◆ **Your objective**:
Pictures are to be omitted; everything else in the data must be transcribed exactly.

◆ **Extracted information**:
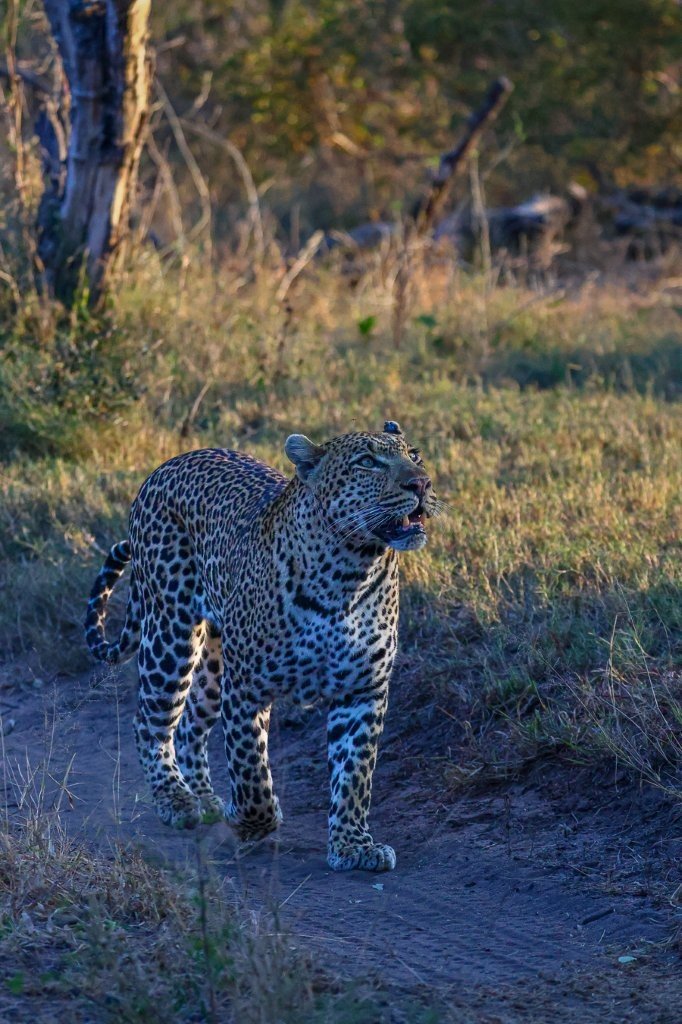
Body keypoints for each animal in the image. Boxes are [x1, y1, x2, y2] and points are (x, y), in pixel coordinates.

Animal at [85, 420, 439, 872]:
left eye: (415, 455)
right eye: (368, 462)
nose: (421, 483)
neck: (350, 570)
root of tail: (168, 464)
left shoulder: (362, 691)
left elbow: (355, 774)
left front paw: (352, 845)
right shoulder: (247, 688)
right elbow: (251, 770)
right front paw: (249, 821)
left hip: (214, 667)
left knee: (190, 725)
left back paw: (204, 798)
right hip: (171, 635)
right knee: (150, 722)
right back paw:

◆ **Output of the exercise**:
Body keypoints for each animal in the image. Boxes are [x1, y1, x2, y2] and points are (x, y), in pixel coordinates.

Animal at [85, 420, 439, 872]:
left eye: (415, 455)
right eye: (368, 462)
nose: (421, 483)
neck: (350, 570)
root of tail: (168, 464)
left shoulder: (362, 691)
left elbow: (355, 774)
left front paw: (352, 845)
right shoulder: (247, 688)
right elbow: (251, 770)
right front paw: (249, 821)
left hip: (214, 667)
left knee: (190, 725)
left back paw: (204, 798)
right hip: (171, 635)
right knee: (150, 722)
right back paw:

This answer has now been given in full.